In the following example, we are creating a Job that has both a backoff limit and a deadline:
apiVersion: batch/v1 kind: Job metadata: name: twitter-consumer spec: backoffLimit: 5 activeDeadlineSeconds: 20 template: spec: containers: - name: consumer image: busybox command: ["/bin/sh", "-c"] args: ["echo 'Consuming data'; sleep 1; exit 1"] restartPolicy: OnFailure
In this definition, we are instructing the container to echo some text, sleep for one second, and then exit with a non-zero status (unsuccessful exit). Notice that we intentionally set the deadline to be twenty seconds while the backofflimit is 5. Let’s see what happens when we deploy this job to the cluster:
$ kubectl apply -f my_job.yaml && kubectl get pods --watch job.batch/twitter-consumer created NAME READY STATUS RESTARTS AGE twitter-consumer-kfvrj 0/1 ContainerCreating 0 0s NAME READY STATUS RESTARTS AGE twitter-consumer-kfvrj 1/1 Running 0 4s twitter-consumer-kfvrj 0/1 Error 0 6s twitter-consumer-kfvrj 1/1 Running 1 10s twitter-consumer-kfvrj 0/1 Error 1 11s twitter-consumer-kfvrj 0/1 Terminating 1 20s twitter-consumer-kfvrj 0/1 Terminating 1 20s
As you can see from the above output, the Kubernetes Job started the pod, but since the pod shortly fails, it restarts it. It keeps on restarting the failing pod. But, once the activeDeadlineSeconds is reached (twenty seconds), the job exits immediately although it restarted the pod twice only and hasn’t gotten to the backoffLimit of five.
Kubernetes Job Deletion and Cleanup
When a Kubernetes Job finishes, neither the Job nor the pods that it created get deleted automatically. You have to remove them manually. This feature ensures that you are still able to view the logs and the status of the finished Job and its pods.
A job can be deleted by using kubectl as follows
kubectl delete jobs job_name
The above command deletes the specified Job and all its child pods. Like other Kubernetes controllers, you can opt to remove the Job only leaving its pods by passing the cascade=false flag. For example:
kubectl delete jobs job_name cascade=false
It’s worth noting that there is a new feature in Kubernetes that allows you to specify the number of seconds after which a completed Job gets deleted together with its pods. This feature uses the TTL controller. Notice that this feature is still in alpha state. To use it, we can modify our definition file to look as follows:
apiVersion: batch/v1 kind: Job metadata: name: twitter-consumer spec: backoffLimit: 5 activeDeadlineSeconds: 20 ttlSecondsAfterFinished: 60 template: spec: containers: - name: consumer image: busybox command: ["/bin/sh", "-c"] args: ["echo 'Consuming data'; sleep 1; exit 1"] restartPolicy: OnFailure
This new definition will make sure the finished Job objects will get deleted with their pods after one minute of their completion.

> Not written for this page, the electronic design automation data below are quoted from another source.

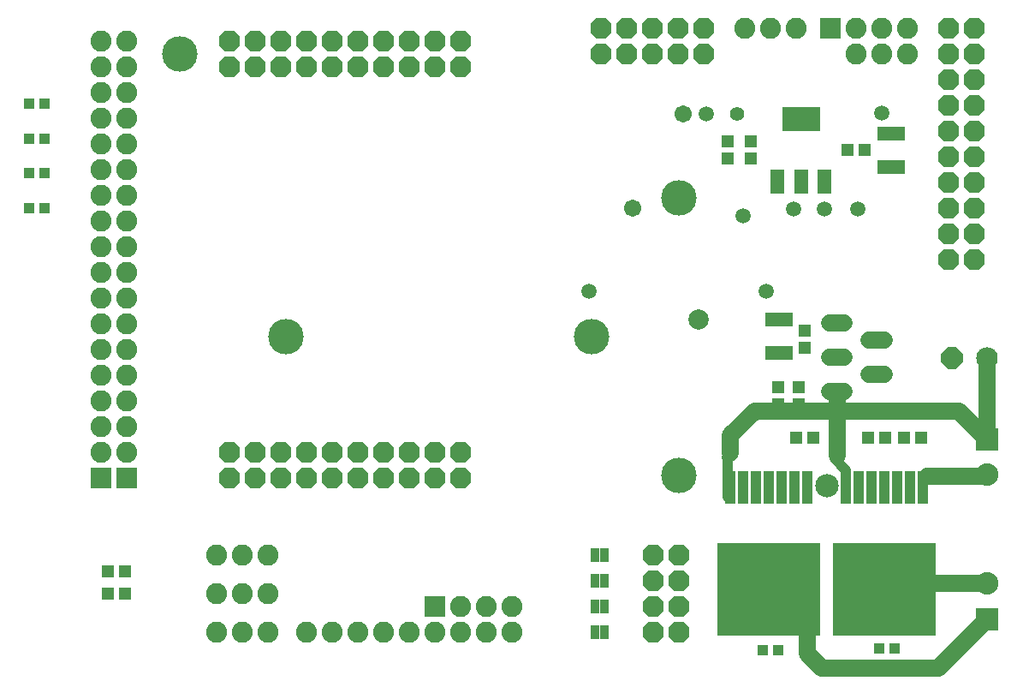
<source format=gts>
G75*
G70*
%OFA0B0*%
%FSLAX24Y24*%
%IPPOS*%
%LPD*%
%AMOC8*
5,1,8,0,0,1.08239X$1,22.5*
%
%ADD10C,0.0660*%
%ADD11C,0.0400*%
%ADD12R,0.0395X0.1261*%
%ADD13R,0.4017X0.3623*%
%ADD14R,0.0513X0.0474*%
%ADD15R,0.0395X0.0395*%
%ADD16R,0.0880X0.0880*%
%ADD17C,0.0880*%
%ADD18C,0.0840*%
%ADD19OC8,0.0840*%
%ADD20R,0.0330X0.0580*%
%ADD21OC8,0.0820*%
%ADD22R,0.0820X0.0820*%
%ADD23C,0.0820*%
%ADD24C,0.0674*%
%ADD25R,0.1064X0.0552*%
%ADD26R,0.0474X0.0513*%
%ADD27R,0.0560X0.0960*%
%ADD28R,0.1497X0.0946*%
%ADD29C,0.1380*%
%ADD30C,0.0595*%
%ADD31C,0.0907*%
%ADD32C,0.0674*%
%ADD33C,0.0789*%
%ADD34C,0.0556*%
D10*
X029703Y009111D02*
X029703Y009811D01*
X030653Y010761D01*
X038603Y010761D01*
X039703Y009661D01*
X039703Y012811D01*
X033853Y011511D02*
X033853Y009011D01*
X037353Y008211D02*
X039603Y008211D01*
X039703Y008311D01*
X039753Y004061D02*
X037753Y004061D01*
X039703Y002661D02*
X037803Y000761D01*
X033253Y000761D01*
X032703Y001311D01*
X032703Y002011D01*
D11*
X029603Y007411D02*
X029603Y008911D01*
X029553Y008961D01*
X033753Y008911D02*
X034203Y008461D01*
D12*
X034203Y007786D03*
X034703Y007786D03*
X035203Y007786D03*
X035703Y007786D03*
X036203Y007786D03*
X036703Y007786D03*
X037203Y007786D03*
X032703Y007786D03*
X032203Y007786D03*
X031703Y007786D03*
X031203Y007786D03*
X030703Y007786D03*
X030203Y007786D03*
X029703Y007786D03*
D13*
X031203Y003809D03*
X035703Y003809D03*
D14*
X005469Y003661D03*
X006138Y003661D03*
X006138Y004511D03*
X005469Y004511D03*
X032269Y009711D03*
X032938Y009711D03*
X035069Y009711D03*
X035738Y009711D03*
X036469Y009711D03*
X037138Y009711D03*
X034938Y020911D03*
X034269Y020911D03*
D15*
X035508Y001511D03*
X036099Y001511D03*
X031549Y001461D03*
X030958Y001461D03*
X002999Y018661D03*
X002408Y018661D03*
X002408Y020011D03*
X002999Y020011D03*
X002999Y021361D03*
X002408Y021361D03*
X002408Y022711D03*
X002999Y022711D03*
D16*
X039703Y009661D03*
X039703Y002661D03*
D17*
X039703Y004039D03*
X039703Y008283D03*
D18*
X039703Y012811D03*
D19*
X038328Y012811D03*
D20*
X024780Y005161D03*
X024426Y005161D03*
X024426Y004161D03*
X024780Y004161D03*
X024780Y003161D03*
X024426Y003161D03*
X024426Y002161D03*
X024780Y002161D03*
D21*
X026703Y002161D03*
X027703Y002161D03*
X027703Y003161D03*
X026703Y003161D03*
X026703Y004161D03*
X026703Y005161D03*
X027703Y005161D03*
X027703Y004161D03*
X019203Y008161D03*
X018203Y008161D03*
X017203Y008161D03*
X016203Y008161D03*
X015203Y008161D03*
X014203Y008161D03*
X013203Y008161D03*
X012203Y008161D03*
X011203Y008161D03*
X010203Y008161D03*
X010203Y009161D03*
X011203Y009161D03*
X012203Y009161D03*
X013203Y009161D03*
X014203Y009161D03*
X015203Y009161D03*
X016203Y009161D03*
X017203Y009161D03*
X018203Y009161D03*
X019203Y009161D03*
X038203Y016661D03*
X039203Y016661D03*
X039203Y017661D03*
X038203Y017661D03*
X038203Y018661D03*
X038203Y019661D03*
X039203Y019661D03*
X039203Y018661D03*
X039203Y020661D03*
X038203Y020661D03*
X038203Y021661D03*
X038203Y022661D03*
X039203Y022661D03*
X039203Y021661D03*
X039203Y023661D03*
X038203Y023661D03*
X038203Y024661D03*
X038203Y025661D03*
X039203Y025661D03*
X039203Y024661D03*
X028653Y024661D03*
X027653Y024661D03*
X026653Y024661D03*
X025653Y024661D03*
X024653Y024661D03*
X024653Y025661D03*
X025653Y025661D03*
X026653Y025661D03*
X027653Y025661D03*
X028653Y025661D03*
X019203Y025161D03*
X018203Y025161D03*
X017203Y025161D03*
X016203Y025161D03*
X015203Y025161D03*
X014203Y025161D03*
X013203Y025161D03*
X012203Y025161D03*
X011203Y025161D03*
X010203Y025161D03*
X010203Y024161D03*
X011203Y024161D03*
X012203Y024161D03*
X013203Y024161D03*
X014203Y024161D03*
X015203Y024161D03*
X016203Y024161D03*
X017203Y024161D03*
X018203Y024161D03*
X019203Y024161D03*
D22*
X033603Y025661D03*
X006203Y008161D03*
X005203Y008161D03*
X018203Y003161D03*
D23*
X019203Y003161D03*
X020203Y003161D03*
X021203Y003161D03*
X021203Y002161D03*
X020203Y002161D03*
X019203Y002161D03*
X018203Y002161D03*
X017203Y002161D03*
X016203Y002161D03*
X015203Y002161D03*
X014203Y002161D03*
X013203Y002161D03*
X011703Y002161D03*
X010703Y002161D03*
X009703Y002161D03*
X009703Y003661D03*
X010703Y003661D03*
X011703Y003661D03*
X011703Y005161D03*
X010703Y005161D03*
X009703Y005161D03*
X006203Y009161D03*
X005203Y009161D03*
X005203Y010161D03*
X005203Y011161D03*
X006203Y011161D03*
X006203Y010161D03*
X006203Y012161D03*
X005203Y012161D03*
X005203Y013161D03*
X005203Y014161D03*
X006203Y014161D03*
X006203Y013161D03*
X006203Y015161D03*
X005203Y015161D03*
X005203Y016161D03*
X005203Y017161D03*
X006203Y017161D03*
X006203Y016161D03*
X006203Y018161D03*
X005203Y018161D03*
X005203Y019161D03*
X005203Y020161D03*
X006203Y020161D03*
X006203Y019161D03*
X006203Y021161D03*
X005203Y021161D03*
X005203Y022161D03*
X005203Y023161D03*
X006203Y023161D03*
X006203Y022161D03*
X006203Y024161D03*
X005203Y024161D03*
X005203Y025161D03*
X006203Y025161D03*
X030253Y025661D03*
X031253Y025661D03*
X032253Y025661D03*
X034603Y025661D03*
X035603Y025661D03*
X036603Y025661D03*
X036603Y024661D03*
X035603Y024661D03*
X034603Y024661D03*
D24*
X034143Y014200D02*
X033549Y014200D01*
X033549Y012861D02*
X034143Y012861D01*
X035084Y012192D02*
X035679Y012192D01*
X034143Y011523D02*
X033549Y011523D01*
X035084Y013531D02*
X035679Y013531D01*
D25*
X031603Y013012D03*
X031603Y014311D03*
X035953Y020262D03*
X035953Y021561D03*
D26*
X030503Y021246D03*
X030503Y020577D03*
X029603Y020577D03*
X029603Y021246D03*
X032603Y013896D03*
X032603Y013227D03*
X032353Y011696D03*
X032353Y011027D03*
X031553Y011027D03*
X031553Y011696D03*
D27*
X031543Y019691D03*
X032453Y019691D03*
X033363Y019691D03*
D28*
X032453Y022131D03*
D29*
X027703Y019061D03*
X024303Y013661D03*
X027703Y008261D03*
X012403Y013661D03*
X008253Y024661D03*
D30*
X024203Y015411D03*
X030203Y018361D03*
X032153Y018611D03*
X033353Y018611D03*
X034653Y018611D03*
X031103Y015411D03*
X028753Y022311D03*
X035603Y022361D03*
D31*
X033453Y007861D03*
D32*
X025903Y018661D03*
X027853Y022311D03*
D33*
X028453Y014311D03*
D34*
X029953Y022311D03*
M02*

</source>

- Kubernetes Jobs are used when you want to create pods that will do a specific task and then exit.
- Kubernetes Jobs do not need pod selectors by default as pods; their labels and selectors are handled automatically by the Job.
- The restartPolicy for a Job accepts “Never” and “OnFailure”
- Jobs use completion and parallelism parameters to control the patterns the pods run through. Job pods can run as a single task, several sequential tasks, or some parallel tasks in which the first task that finishes instructs the rest of the pods to complete and exit.
- You can control how many times a Job attempts to restart a failing pod using the .spec.backoffLimit. This limit defaults to six.
- You can control how long a job will run using the .spec.activeDeadlineSeconds. This limit overrules the backoffLimit. So the Job does not attempt to restart a failing pod if the deadline is reached.
- Jobs and their pods do not get deleted automatically when they finish. You have to manually delete them or use the ttlSecondsAfterFinished controller, which is still in alpha stage as of the time of this writing.